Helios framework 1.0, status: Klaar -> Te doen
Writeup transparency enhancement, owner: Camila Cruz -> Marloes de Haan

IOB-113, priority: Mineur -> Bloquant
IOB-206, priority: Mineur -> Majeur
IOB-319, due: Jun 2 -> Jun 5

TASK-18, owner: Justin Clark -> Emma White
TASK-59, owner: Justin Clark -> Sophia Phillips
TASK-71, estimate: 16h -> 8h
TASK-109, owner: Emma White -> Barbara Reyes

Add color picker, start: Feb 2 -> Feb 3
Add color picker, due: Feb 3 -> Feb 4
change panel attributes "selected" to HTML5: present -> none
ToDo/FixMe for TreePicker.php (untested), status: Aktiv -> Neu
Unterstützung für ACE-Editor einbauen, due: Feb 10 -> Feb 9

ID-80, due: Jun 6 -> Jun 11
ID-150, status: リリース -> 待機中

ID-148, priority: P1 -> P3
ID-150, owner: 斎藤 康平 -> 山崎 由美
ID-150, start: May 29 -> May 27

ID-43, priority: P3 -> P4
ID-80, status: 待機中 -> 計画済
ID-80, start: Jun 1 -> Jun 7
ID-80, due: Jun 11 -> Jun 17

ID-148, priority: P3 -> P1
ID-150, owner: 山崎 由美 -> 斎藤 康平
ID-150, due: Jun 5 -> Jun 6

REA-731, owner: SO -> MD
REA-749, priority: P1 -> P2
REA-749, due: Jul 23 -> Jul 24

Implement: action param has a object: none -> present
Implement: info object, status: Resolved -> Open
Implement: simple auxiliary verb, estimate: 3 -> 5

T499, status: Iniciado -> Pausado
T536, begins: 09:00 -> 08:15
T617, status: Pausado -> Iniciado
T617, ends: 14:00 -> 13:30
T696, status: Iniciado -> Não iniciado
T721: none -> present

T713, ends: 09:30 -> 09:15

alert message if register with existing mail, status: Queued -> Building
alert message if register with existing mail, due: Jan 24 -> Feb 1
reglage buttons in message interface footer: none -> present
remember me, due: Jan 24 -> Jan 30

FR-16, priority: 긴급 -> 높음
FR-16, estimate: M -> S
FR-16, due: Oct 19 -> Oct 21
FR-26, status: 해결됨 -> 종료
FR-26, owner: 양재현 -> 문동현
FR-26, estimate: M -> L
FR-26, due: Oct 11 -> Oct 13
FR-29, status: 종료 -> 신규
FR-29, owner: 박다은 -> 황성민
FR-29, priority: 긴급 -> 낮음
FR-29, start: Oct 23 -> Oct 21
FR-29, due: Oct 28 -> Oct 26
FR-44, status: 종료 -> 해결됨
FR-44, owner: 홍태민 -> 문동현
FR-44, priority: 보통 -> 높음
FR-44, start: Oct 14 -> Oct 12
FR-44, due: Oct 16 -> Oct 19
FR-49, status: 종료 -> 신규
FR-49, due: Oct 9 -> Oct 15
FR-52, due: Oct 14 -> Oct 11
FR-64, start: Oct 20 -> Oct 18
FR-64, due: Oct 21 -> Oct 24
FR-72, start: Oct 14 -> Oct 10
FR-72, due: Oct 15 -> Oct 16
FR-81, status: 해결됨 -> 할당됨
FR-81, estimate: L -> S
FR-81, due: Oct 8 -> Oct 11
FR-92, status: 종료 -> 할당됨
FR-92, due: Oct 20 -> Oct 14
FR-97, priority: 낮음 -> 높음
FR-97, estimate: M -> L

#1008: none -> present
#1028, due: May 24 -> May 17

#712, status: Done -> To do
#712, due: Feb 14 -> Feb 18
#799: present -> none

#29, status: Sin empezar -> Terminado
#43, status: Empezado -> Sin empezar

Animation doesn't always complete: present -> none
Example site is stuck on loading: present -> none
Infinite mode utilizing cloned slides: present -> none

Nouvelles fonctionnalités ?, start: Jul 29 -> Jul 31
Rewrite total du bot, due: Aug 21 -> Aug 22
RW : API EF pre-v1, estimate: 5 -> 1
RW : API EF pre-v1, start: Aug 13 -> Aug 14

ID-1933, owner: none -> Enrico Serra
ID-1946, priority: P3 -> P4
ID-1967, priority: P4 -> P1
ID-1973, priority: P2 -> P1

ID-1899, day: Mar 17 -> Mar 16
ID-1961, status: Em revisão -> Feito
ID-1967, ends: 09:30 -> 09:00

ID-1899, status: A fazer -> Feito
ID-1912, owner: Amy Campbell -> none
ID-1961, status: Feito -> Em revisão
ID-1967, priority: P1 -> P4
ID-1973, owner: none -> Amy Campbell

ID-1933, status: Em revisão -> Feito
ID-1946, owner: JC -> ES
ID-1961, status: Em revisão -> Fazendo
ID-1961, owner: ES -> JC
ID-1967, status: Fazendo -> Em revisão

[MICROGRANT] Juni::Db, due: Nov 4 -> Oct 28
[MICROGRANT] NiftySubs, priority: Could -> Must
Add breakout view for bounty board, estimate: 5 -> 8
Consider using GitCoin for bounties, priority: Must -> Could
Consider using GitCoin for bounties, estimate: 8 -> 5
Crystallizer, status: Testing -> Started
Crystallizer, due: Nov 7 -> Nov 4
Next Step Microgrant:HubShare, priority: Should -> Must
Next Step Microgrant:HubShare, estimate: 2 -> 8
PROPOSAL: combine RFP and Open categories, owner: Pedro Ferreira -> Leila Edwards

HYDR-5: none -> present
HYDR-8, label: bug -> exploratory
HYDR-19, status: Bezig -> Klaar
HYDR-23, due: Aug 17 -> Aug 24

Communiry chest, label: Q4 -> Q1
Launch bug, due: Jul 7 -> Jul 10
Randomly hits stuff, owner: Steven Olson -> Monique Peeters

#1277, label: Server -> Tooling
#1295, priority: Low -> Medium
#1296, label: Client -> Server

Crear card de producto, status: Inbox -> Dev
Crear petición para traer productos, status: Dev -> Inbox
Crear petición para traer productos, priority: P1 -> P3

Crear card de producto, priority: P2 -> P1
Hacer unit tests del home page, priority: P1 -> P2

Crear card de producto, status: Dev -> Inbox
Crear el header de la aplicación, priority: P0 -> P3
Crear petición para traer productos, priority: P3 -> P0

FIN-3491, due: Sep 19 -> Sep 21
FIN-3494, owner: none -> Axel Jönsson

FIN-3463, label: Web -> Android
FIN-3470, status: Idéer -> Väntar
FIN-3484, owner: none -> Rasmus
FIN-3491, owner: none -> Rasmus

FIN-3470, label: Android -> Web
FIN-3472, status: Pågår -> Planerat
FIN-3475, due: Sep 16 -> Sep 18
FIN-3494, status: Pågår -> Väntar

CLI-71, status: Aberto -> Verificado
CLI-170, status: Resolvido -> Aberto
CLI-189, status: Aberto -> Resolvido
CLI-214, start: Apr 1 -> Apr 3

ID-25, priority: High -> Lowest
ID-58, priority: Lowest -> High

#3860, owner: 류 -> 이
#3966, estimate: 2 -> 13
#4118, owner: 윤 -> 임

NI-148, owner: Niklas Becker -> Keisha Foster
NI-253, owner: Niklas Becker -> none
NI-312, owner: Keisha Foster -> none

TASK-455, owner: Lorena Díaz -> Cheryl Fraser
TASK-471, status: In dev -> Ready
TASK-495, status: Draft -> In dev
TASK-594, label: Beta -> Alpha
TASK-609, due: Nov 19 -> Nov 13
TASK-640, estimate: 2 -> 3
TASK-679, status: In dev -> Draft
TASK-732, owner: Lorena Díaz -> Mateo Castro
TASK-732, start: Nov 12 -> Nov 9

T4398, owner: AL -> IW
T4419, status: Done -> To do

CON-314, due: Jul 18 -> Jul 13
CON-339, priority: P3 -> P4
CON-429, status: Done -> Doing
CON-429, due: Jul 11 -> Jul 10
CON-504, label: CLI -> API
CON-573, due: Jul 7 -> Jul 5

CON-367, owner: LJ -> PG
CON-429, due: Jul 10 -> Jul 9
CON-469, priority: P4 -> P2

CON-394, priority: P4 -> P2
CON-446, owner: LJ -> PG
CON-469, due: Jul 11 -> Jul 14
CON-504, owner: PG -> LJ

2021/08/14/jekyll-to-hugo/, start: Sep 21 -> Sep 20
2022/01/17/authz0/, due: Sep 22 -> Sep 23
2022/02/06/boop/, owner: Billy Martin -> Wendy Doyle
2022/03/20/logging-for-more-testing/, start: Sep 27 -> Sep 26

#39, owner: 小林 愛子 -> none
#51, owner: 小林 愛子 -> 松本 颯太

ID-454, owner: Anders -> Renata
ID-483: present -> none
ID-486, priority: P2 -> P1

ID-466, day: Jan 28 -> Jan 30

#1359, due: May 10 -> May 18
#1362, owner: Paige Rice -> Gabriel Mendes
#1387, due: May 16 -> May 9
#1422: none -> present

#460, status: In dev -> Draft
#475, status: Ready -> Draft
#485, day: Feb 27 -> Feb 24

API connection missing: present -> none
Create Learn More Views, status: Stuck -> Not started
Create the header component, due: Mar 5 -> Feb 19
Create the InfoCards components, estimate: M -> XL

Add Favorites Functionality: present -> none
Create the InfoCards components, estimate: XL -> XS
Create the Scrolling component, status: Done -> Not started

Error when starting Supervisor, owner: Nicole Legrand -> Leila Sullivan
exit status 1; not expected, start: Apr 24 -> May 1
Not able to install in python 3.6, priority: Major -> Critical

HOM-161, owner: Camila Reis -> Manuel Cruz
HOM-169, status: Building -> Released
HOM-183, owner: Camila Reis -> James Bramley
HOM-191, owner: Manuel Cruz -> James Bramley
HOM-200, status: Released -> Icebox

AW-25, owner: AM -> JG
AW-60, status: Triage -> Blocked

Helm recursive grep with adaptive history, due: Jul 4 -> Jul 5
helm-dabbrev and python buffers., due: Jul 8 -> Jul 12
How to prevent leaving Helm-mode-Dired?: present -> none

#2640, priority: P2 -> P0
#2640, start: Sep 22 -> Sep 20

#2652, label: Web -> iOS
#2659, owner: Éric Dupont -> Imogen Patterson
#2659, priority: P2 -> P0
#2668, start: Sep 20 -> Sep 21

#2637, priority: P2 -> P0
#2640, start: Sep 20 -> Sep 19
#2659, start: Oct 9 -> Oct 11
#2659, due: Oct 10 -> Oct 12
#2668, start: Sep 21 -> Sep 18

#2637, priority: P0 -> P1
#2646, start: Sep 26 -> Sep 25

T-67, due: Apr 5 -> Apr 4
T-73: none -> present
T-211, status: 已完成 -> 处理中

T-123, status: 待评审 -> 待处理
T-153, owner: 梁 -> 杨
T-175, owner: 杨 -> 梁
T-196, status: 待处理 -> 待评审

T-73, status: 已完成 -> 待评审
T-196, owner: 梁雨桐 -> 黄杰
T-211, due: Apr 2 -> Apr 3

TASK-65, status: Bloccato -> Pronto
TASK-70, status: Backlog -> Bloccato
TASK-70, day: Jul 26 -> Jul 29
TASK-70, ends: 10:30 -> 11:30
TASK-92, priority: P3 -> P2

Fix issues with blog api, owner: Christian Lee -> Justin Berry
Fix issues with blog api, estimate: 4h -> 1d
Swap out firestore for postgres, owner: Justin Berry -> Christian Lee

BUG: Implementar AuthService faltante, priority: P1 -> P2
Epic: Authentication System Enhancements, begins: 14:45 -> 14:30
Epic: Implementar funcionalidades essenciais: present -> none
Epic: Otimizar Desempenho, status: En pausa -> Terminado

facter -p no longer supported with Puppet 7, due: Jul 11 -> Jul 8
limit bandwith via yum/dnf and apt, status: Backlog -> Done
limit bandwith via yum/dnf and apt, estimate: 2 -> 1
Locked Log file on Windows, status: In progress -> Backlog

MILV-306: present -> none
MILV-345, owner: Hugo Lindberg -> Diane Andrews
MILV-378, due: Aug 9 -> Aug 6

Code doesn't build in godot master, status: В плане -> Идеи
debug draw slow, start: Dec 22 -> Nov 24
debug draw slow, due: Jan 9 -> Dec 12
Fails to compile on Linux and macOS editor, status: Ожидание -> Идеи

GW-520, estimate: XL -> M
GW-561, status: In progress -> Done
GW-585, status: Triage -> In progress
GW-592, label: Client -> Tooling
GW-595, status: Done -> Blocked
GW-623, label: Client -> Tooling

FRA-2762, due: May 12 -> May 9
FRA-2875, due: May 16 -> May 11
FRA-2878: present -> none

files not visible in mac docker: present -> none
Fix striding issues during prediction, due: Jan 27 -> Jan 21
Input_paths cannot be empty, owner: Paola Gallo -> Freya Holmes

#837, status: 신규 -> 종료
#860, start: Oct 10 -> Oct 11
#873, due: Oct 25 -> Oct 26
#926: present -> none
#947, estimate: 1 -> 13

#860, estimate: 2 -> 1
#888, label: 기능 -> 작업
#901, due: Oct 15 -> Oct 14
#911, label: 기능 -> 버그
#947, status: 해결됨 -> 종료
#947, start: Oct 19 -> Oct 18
******
Description of the task>
Using the entries above, return each line in which the word "alert" occurs.

Expected answer>
alert message if register with existing mail, status: Queued -> Building
alert message if register with existing mail, due: Jan 24 -> Feb 1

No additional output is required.